Gubernatorial candidate Sen. David Ige Morning Glass Coffee Manoa

State Sen. David Ige discussing education at Morning Glass Coffee in Manoa earlier this year.

PF Bentley/Civil Beat

Ige was noncommittal when asked about breaking the state up into separate school districts but said he would entertain the idea of shifting more funding responsibility to the counties.

Ige says the state should hold off on using the Common Core standards as benchmarks to which schools are held accountable. He agrees with the Gates Foundation’s call for a moratorium on the use of the Common Core in “high-stakes decisions” such as teacher evaluations, a recommendation that hasn’t resulted in a change locally. 

The former Senate Ways and Means Committee chairman said one of his main concerns about the current evaluation system is that it requires 15 times the resources than in the past but hasn’t been accompanied by the same amount of school-level support. He called the system “off-based.”

Still, Ige doesn’t regret his highly scrutinized decision to kill a series of key education-related proposals this year. The state, he reasoned, simply couldn’t afford to fulfill those promises, something he realized after the Council on Revenues’ downgraded forecast. The bills would’ve cost an additional $90 million, he said. 

That legislation included a bill that would have required the DOE to survey schools’ classroom needs and develop a “master cooling strategy.” 

“We can only do what we can afford, and on a lot of fronts we just couldn’t afford it,” Ige said, adding that his committee allocated more funding to the weighted student formula than the DOE and Abercrombie had requested. The Legislature gave the department $15 million for school-based budgeting rather than the $14 million included in the DOE’s supplementary budget request.
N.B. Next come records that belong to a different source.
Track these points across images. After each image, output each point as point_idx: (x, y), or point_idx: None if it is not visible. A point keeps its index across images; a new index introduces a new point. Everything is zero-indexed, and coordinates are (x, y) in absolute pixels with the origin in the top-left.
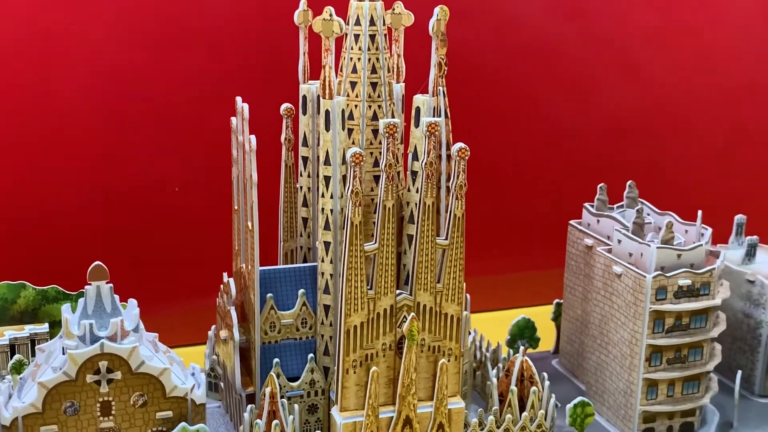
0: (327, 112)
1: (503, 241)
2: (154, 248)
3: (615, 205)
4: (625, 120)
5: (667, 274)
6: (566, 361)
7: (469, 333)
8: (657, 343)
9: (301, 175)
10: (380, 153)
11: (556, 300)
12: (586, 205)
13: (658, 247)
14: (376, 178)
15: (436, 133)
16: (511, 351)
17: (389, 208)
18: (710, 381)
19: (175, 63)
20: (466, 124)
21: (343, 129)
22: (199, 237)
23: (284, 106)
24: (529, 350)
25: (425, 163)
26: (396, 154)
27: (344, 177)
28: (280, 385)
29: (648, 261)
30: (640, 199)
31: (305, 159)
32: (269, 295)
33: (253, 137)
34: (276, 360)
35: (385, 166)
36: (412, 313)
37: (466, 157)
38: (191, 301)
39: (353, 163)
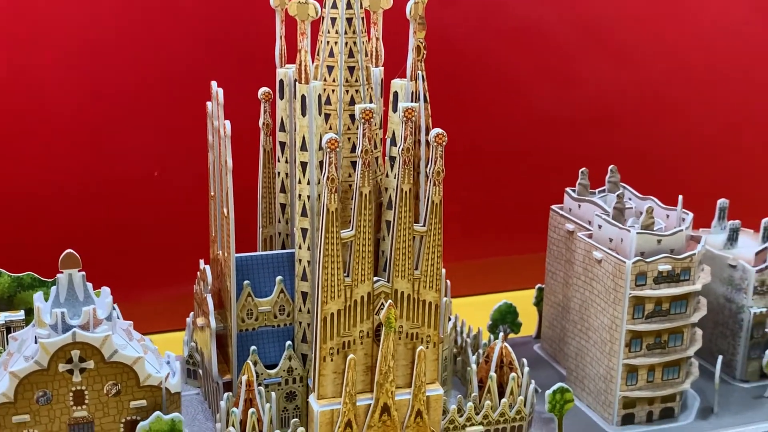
0: (303, 97)
1: (486, 226)
2: (134, 235)
3: (597, 190)
4: (609, 104)
5: (647, 260)
6: (548, 346)
7: (450, 319)
8: (637, 329)
9: (278, 161)
10: (358, 138)
11: (538, 285)
12: (567, 189)
13: (638, 233)
14: (354, 164)
15: (413, 118)
16: (492, 336)
17: (366, 195)
18: (691, 366)
19: (152, 47)
20: (447, 108)
21: (320, 114)
22: (177, 224)
23: (262, 90)
24: (511, 335)
25: (402, 149)
26: (374, 140)
27: (321, 163)
28: (257, 372)
29: (628, 246)
30: (622, 184)
31: (282, 144)
32: (246, 282)
33: (227, 122)
34: (253, 347)
35: (362, 151)
36: (390, 300)
37: (444, 143)
38: (171, 287)
39: (329, 149)
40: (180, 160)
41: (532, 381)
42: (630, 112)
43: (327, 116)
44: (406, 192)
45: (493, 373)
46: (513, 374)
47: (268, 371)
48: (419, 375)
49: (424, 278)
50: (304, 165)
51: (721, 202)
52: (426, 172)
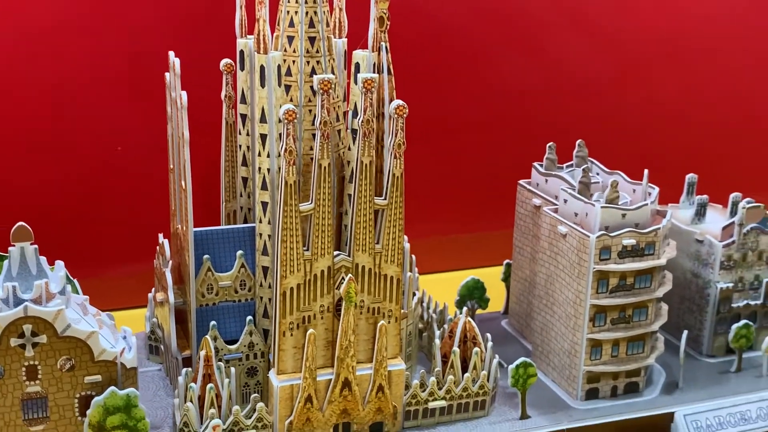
0: (262, 68)
1: (454, 202)
2: (97, 210)
3: (565, 165)
4: (579, 78)
5: (611, 234)
6: (515, 321)
7: (414, 294)
8: (601, 303)
9: (240, 134)
10: (316, 110)
11: (506, 261)
12: (535, 164)
13: (602, 207)
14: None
15: (373, 89)
16: (458, 312)
17: (325, 167)
18: (656, 341)
19: (114, 19)
20: (415, 82)
21: (279, 85)
22: (141, 198)
23: (224, 61)
24: (479, 311)
25: (362, 121)
26: (336, 112)
27: (281, 135)
28: (218, 348)
29: (592, 221)
30: (589, 159)
31: (243, 117)
32: (206, 256)
33: (184, 93)
34: (213, 323)
35: (320, 123)
36: (350, 275)
37: (404, 115)
38: (137, 263)
39: (286, 121)
40: (141, 133)
41: (496, 356)
42: (600, 86)
43: (288, 88)
44: (366, 164)
45: (456, 348)
46: (476, 349)
47: (229, 347)
48: (380, 350)
49: (385, 252)
50: (263, 137)
51: (690, 177)
52: (388, 144)
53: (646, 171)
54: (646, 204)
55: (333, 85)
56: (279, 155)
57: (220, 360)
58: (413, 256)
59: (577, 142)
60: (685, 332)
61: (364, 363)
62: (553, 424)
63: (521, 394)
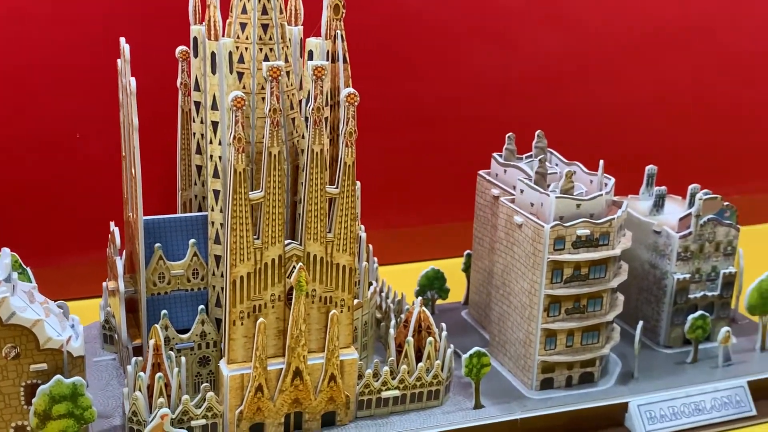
0: (213, 55)
1: (417, 193)
2: (52, 199)
3: (525, 155)
4: (540, 69)
5: (566, 224)
6: (474, 312)
7: (371, 283)
8: (555, 294)
9: (194, 121)
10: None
11: (467, 251)
12: (494, 155)
13: (556, 197)
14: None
15: (323, 76)
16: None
17: (275, 155)
18: (612, 331)
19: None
20: (375, 71)
21: (231, 72)
22: (98, 185)
23: (179, 48)
24: (439, 301)
25: (312, 109)
26: (291, 100)
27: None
28: (169, 337)
29: (547, 211)
30: (549, 149)
31: (198, 104)
32: (157, 245)
33: (133, 79)
34: (164, 311)
35: (270, 111)
36: (300, 263)
37: (355, 103)
38: (93, 251)
39: (234, 108)
40: (96, 120)
41: (451, 345)
42: (563, 78)
43: (240, 75)
44: (317, 153)
45: (410, 338)
46: (430, 338)
47: (180, 336)
48: (332, 339)
49: (337, 241)
50: (215, 125)
51: (649, 168)
52: (340, 133)
53: (601, 162)
54: (601, 194)
55: (282, 72)
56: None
57: (171, 349)
58: (370, 246)
59: (536, 132)
60: (641, 323)
61: (316, 352)
62: (506, 413)
63: (475, 383)
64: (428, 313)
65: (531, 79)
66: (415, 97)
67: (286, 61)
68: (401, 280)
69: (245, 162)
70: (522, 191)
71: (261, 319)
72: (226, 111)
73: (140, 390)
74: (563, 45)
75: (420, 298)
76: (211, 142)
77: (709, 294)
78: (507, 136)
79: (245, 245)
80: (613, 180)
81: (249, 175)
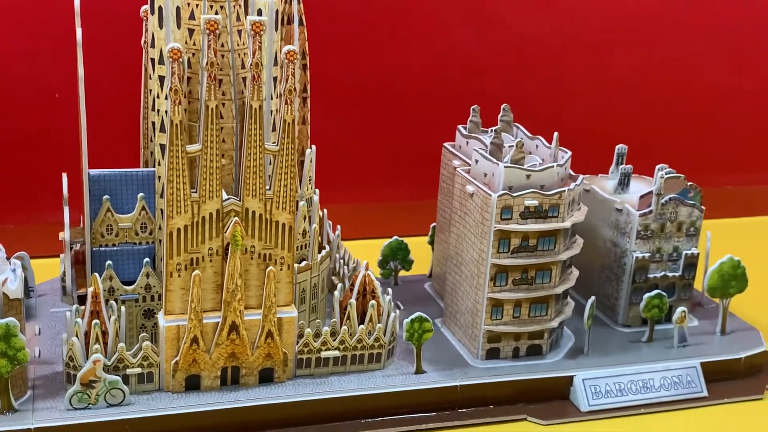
0: (160, 9)
1: (390, 168)
2: (31, 155)
3: (490, 129)
4: (514, 43)
5: (514, 194)
6: (436, 284)
7: (325, 247)
8: (502, 263)
9: (150, 78)
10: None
11: (433, 224)
12: (459, 127)
13: (505, 167)
14: (219, 82)
15: (261, 32)
16: (381, 272)
17: (212, 109)
18: (564, 306)
19: None
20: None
21: (179, 27)
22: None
23: (143, 8)
24: (402, 273)
25: (251, 64)
26: (242, 59)
27: (186, 77)
28: (114, 288)
29: (497, 180)
30: (515, 124)
31: (153, 61)
32: (106, 197)
33: (79, 30)
34: (108, 262)
35: (207, 64)
36: (236, 218)
37: (294, 60)
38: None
39: (171, 59)
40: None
41: (397, 311)
42: (539, 54)
43: (191, 32)
44: (255, 109)
45: (353, 300)
46: (372, 302)
47: (125, 287)
48: (269, 295)
49: (276, 199)
50: (161, 79)
51: (619, 147)
52: (303, 96)
53: (555, 134)
54: (552, 166)
55: (232, 30)
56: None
57: (116, 300)
58: (325, 211)
59: (502, 106)
60: (592, 298)
61: (255, 308)
62: (447, 380)
63: (416, 348)
64: (373, 277)
65: (505, 53)
66: (388, 70)
67: (239, 20)
68: (371, 254)
69: (182, 114)
70: (477, 161)
71: (196, 272)
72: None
73: (77, 336)
74: (538, 20)
75: (365, 262)
76: (158, 96)
77: (670, 275)
78: (472, 108)
79: (182, 197)
80: (569, 153)
81: (186, 127)
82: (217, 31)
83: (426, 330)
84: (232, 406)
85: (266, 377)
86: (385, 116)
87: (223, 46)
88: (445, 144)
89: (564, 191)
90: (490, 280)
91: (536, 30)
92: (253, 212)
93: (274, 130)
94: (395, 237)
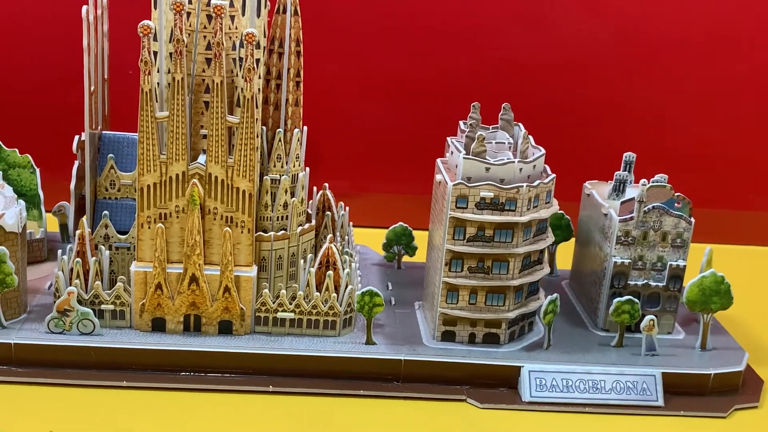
0: None
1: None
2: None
3: (492, 126)
4: (565, 46)
5: (469, 185)
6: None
7: (308, 221)
8: (456, 250)
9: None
10: (212, 36)
11: None
12: (460, 122)
13: (464, 158)
14: (208, 61)
15: (222, 15)
16: (386, 254)
17: (178, 81)
18: (535, 301)
19: None
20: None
21: (171, 9)
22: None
23: None
24: (405, 258)
25: (213, 43)
26: (233, 41)
27: (171, 54)
28: (109, 235)
29: (458, 171)
30: (515, 123)
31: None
32: (110, 155)
33: (84, 7)
34: (105, 212)
35: (174, 41)
36: (194, 180)
37: (253, 42)
38: None
39: (142, 34)
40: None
41: (359, 284)
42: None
43: (188, 15)
44: (218, 83)
45: (312, 269)
46: (330, 272)
47: (120, 236)
48: (225, 253)
49: (237, 167)
50: (155, 54)
51: (627, 155)
52: (297, 81)
53: (524, 130)
54: (513, 161)
55: (184, 6)
56: (169, 71)
57: (110, 247)
58: (314, 188)
59: (503, 105)
60: (554, 295)
61: (216, 265)
62: (393, 353)
63: (367, 321)
64: (335, 249)
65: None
66: (397, 66)
67: (232, 5)
68: (378, 240)
69: (150, 83)
70: (452, 153)
71: (159, 225)
72: (164, 42)
73: (63, 271)
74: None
75: (330, 236)
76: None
77: (653, 284)
78: (472, 105)
79: (151, 158)
80: (543, 151)
81: (155, 95)
82: (183, 11)
83: (376, 304)
84: (187, 349)
85: (225, 329)
86: (402, 110)
87: (206, 28)
88: (449, 138)
89: (522, 186)
90: (445, 265)
91: (581, 32)
92: (216, 177)
93: (256, 107)
94: (400, 223)
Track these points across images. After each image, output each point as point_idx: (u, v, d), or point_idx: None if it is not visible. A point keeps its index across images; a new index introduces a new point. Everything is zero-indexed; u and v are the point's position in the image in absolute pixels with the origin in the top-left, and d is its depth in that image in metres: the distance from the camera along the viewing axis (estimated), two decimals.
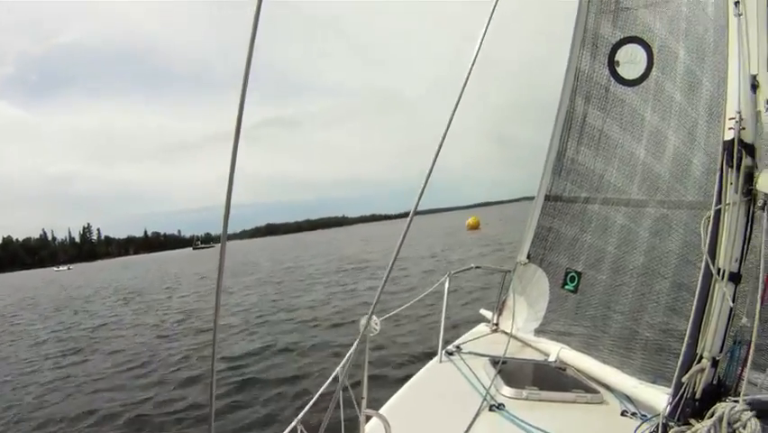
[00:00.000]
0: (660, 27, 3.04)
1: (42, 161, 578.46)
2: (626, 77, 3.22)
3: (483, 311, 4.18)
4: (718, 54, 2.72)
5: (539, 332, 3.54)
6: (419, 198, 1.67)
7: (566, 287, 3.47)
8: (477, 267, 4.33)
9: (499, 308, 3.93)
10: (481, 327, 3.98)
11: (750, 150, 1.86)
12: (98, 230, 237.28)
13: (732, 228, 1.87)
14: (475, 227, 46.54)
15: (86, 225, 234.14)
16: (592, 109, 3.38)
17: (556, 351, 3.28)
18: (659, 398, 2.51)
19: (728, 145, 1.88)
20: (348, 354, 2.66)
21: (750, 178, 1.84)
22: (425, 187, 1.65)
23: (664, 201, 2.98)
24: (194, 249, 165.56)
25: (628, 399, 2.70)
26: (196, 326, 13.24)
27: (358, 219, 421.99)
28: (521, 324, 3.63)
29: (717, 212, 1.92)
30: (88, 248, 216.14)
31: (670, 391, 2.49)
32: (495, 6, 1.72)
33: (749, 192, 1.85)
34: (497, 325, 3.89)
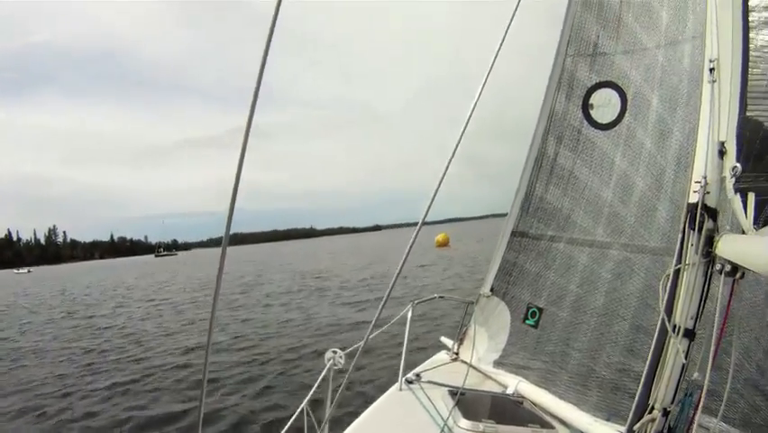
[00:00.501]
0: (635, 74, 3.12)
1: (12, 160, 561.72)
2: (598, 120, 3.29)
3: (444, 339, 4.19)
4: (690, 106, 2.81)
5: (498, 364, 3.56)
6: (427, 211, 1.68)
7: (527, 321, 3.51)
8: (441, 297, 4.38)
9: (460, 338, 3.94)
10: (442, 355, 3.99)
11: (712, 213, 1.92)
12: (64, 232, 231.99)
13: (690, 288, 1.93)
14: (444, 244, 44.57)
15: (51, 227, 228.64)
16: (563, 150, 3.44)
17: (514, 384, 3.30)
18: None
19: (692, 208, 1.94)
20: (313, 388, 2.65)
21: (710, 240, 1.90)
22: (432, 201, 1.67)
23: (628, 245, 3.05)
24: (156, 256, 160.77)
25: None
26: (129, 355, 11.12)
27: (326, 231, 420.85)
28: (481, 355, 3.66)
29: (677, 271, 1.98)
30: (53, 250, 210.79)
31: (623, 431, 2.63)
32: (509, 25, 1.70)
33: (708, 254, 1.90)
34: (456, 354, 3.90)
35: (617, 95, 3.19)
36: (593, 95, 3.31)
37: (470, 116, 1.64)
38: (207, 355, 1.52)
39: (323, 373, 2.79)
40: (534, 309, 3.48)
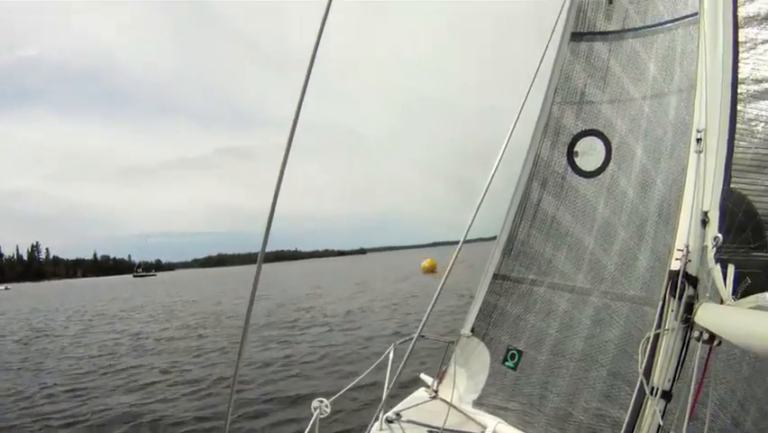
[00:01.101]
0: (621, 124, 3.16)
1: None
2: (583, 168, 3.33)
3: (424, 376, 4.19)
4: (674, 158, 2.86)
5: (477, 404, 3.57)
6: (467, 231, 1.64)
7: (506, 363, 3.52)
8: (422, 336, 4.40)
9: (440, 377, 3.95)
10: (421, 393, 3.99)
11: (693, 281, 1.97)
12: (47, 249, 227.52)
13: (668, 351, 1.97)
14: (431, 271, 40.90)
15: (34, 244, 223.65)
16: (547, 195, 3.46)
17: (493, 425, 3.31)
18: None
19: (673, 275, 1.99)
20: None
21: (690, 307, 1.95)
22: (472, 221, 1.66)
23: (608, 292, 3.08)
24: (134, 276, 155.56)
25: None
26: (67, 414, 8.54)
27: (311, 254, 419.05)
28: (460, 394, 3.66)
29: (657, 334, 2.04)
30: (36, 267, 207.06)
31: None
32: None
33: (687, 320, 1.95)
34: (436, 392, 3.90)
35: (601, 143, 3.23)
36: (578, 142, 3.35)
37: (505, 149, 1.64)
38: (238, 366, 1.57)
39: (310, 424, 2.80)
40: (514, 351, 3.49)
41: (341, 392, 3.37)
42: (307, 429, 2.74)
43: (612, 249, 3.09)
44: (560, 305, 3.29)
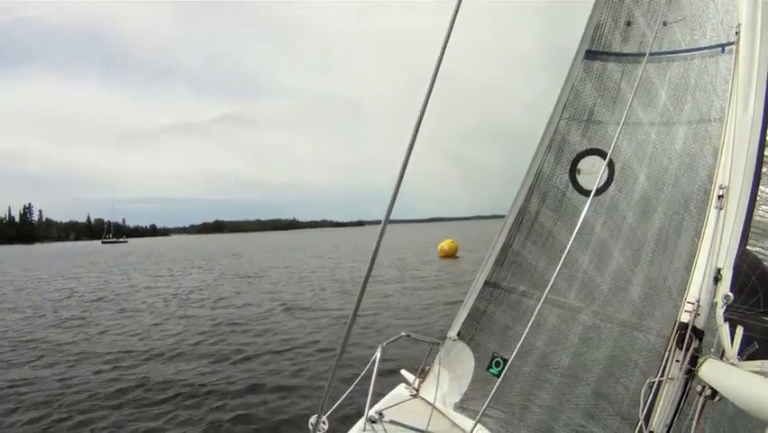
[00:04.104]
0: (626, 147, 3.15)
1: None
2: (584, 186, 3.32)
3: (405, 373, 4.21)
4: (677, 189, 2.86)
5: (459, 408, 3.60)
6: (389, 210, 1.64)
7: (491, 370, 3.54)
8: (407, 335, 4.37)
9: (422, 376, 3.97)
10: (401, 390, 4.00)
11: (699, 335, 2.02)
12: (40, 211, 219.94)
13: (669, 399, 2.03)
14: (451, 255, 33.76)
15: (26, 205, 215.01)
16: (545, 209, 3.46)
17: (474, 431, 3.30)
18: None
19: (682, 327, 2.03)
20: None
21: (694, 360, 1.99)
22: (394, 199, 1.63)
23: (598, 312, 3.10)
24: (102, 243, 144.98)
25: None
26: None
27: (309, 224, 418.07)
28: (442, 396, 3.69)
29: (659, 382, 2.09)
30: (27, 230, 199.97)
31: None
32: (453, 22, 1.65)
33: (690, 371, 2.00)
34: (417, 390, 3.93)
35: (605, 164, 3.20)
36: (582, 160, 3.34)
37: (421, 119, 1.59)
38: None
39: None
40: (499, 360, 3.51)
41: (336, 404, 3.36)
42: None
43: (606, 270, 3.10)
44: (549, 319, 3.30)
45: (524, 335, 2.11)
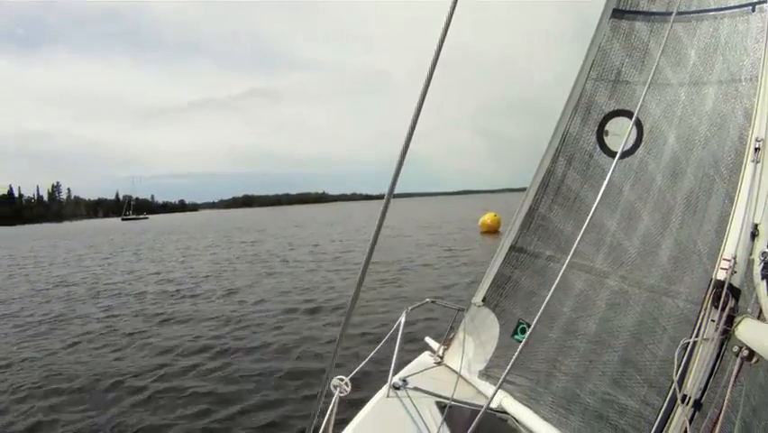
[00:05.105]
0: (655, 108, 3.09)
1: (20, 117, 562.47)
2: (612, 148, 3.26)
3: (429, 340, 4.20)
4: (707, 150, 2.80)
5: (483, 375, 3.58)
6: (392, 185, 1.64)
7: (516, 337, 3.52)
8: (432, 301, 4.32)
9: (447, 343, 3.95)
10: (426, 357, 4.00)
11: (736, 293, 1.94)
12: (68, 189, 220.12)
13: (704, 361, 1.96)
14: (493, 230, 29.83)
15: (55, 184, 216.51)
16: (572, 172, 3.40)
17: (499, 398, 3.32)
18: None
19: (717, 286, 1.96)
20: (321, 416, 2.66)
21: (730, 320, 1.92)
22: (397, 174, 1.62)
23: (626, 277, 3.04)
24: (122, 220, 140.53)
25: None
26: None
27: (338, 197, 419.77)
28: (467, 364, 3.66)
29: (694, 342, 2.01)
30: (56, 208, 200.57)
31: None
32: None
33: (726, 332, 1.92)
34: (441, 358, 3.92)
35: (633, 125, 3.14)
36: (609, 122, 3.28)
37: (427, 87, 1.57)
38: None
39: (331, 404, 2.77)
40: (525, 326, 3.48)
41: (358, 368, 3.33)
42: (329, 410, 2.72)
43: (634, 234, 3.04)
44: (575, 284, 3.26)
45: (546, 298, 2.04)
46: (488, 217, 30.93)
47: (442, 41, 1.55)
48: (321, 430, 2.55)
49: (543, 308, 1.98)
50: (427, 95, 1.61)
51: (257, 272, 19.68)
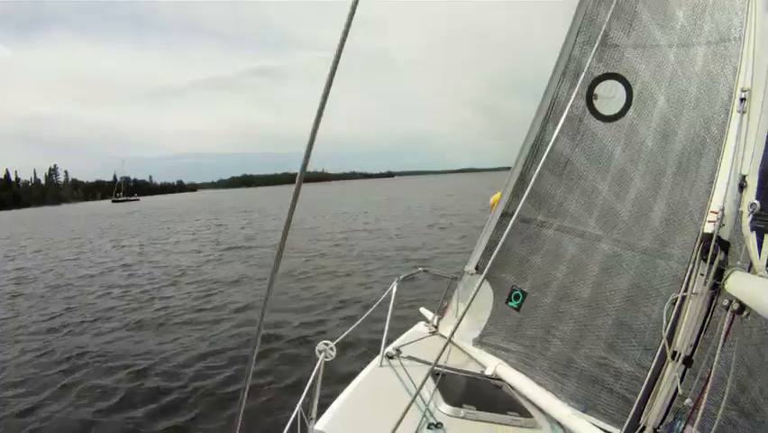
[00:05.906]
0: (644, 70, 3.06)
1: (22, 100, 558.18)
2: (601, 112, 3.24)
3: (423, 310, 4.22)
4: (697, 111, 2.78)
5: (478, 343, 3.60)
6: (302, 170, 1.58)
7: (510, 303, 3.52)
8: (425, 270, 4.38)
9: (441, 312, 3.97)
10: (420, 327, 4.01)
11: (725, 246, 1.90)
12: (66, 172, 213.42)
13: (693, 316, 1.93)
14: None
15: (52, 167, 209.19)
16: (562, 137, 3.37)
17: (493, 365, 3.34)
18: (591, 430, 2.64)
19: (706, 238, 1.92)
20: (310, 382, 2.64)
21: (719, 273, 1.89)
22: (308, 154, 1.58)
23: (619, 240, 3.04)
24: (113, 202, 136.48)
25: (560, 425, 2.81)
26: None
27: (339, 176, 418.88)
28: (461, 332, 3.65)
29: (683, 298, 1.98)
30: (53, 191, 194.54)
31: (601, 425, 2.66)
32: None
33: (715, 286, 1.89)
34: (436, 327, 3.93)
35: (623, 88, 3.13)
36: (599, 85, 3.24)
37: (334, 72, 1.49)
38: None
39: (315, 368, 2.76)
40: (518, 292, 3.49)
41: (346, 333, 3.35)
42: (313, 373, 2.71)
43: (626, 197, 3.04)
44: (568, 249, 3.27)
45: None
46: (498, 197, 29.77)
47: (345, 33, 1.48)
48: (305, 392, 2.54)
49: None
50: (331, 88, 1.55)
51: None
A legislative report from Ige’s committee, which was working on the bill when the funding level was adjusted, reads: “These funds go directly to schools to provide resources for students.  Your Committee reiterates its intent that all funds appropriated for the WSF be expended at the discretion of principals and that the use of the funds shall not be directed by the central office, district, or complex.”

One specific reform Ige would implement is an opportunity for teachers to work year-round and be compensated for that time. Principals and state administrators, he pointed out, are some of the only DOE employees who have that option. Such work would include opportunities to design curriculum and mentor, he said. 

Ige’s three children graduated from private schools — two from Punahou and one from Iolani — after attending Pearl Ridge Elementary in their earlier years.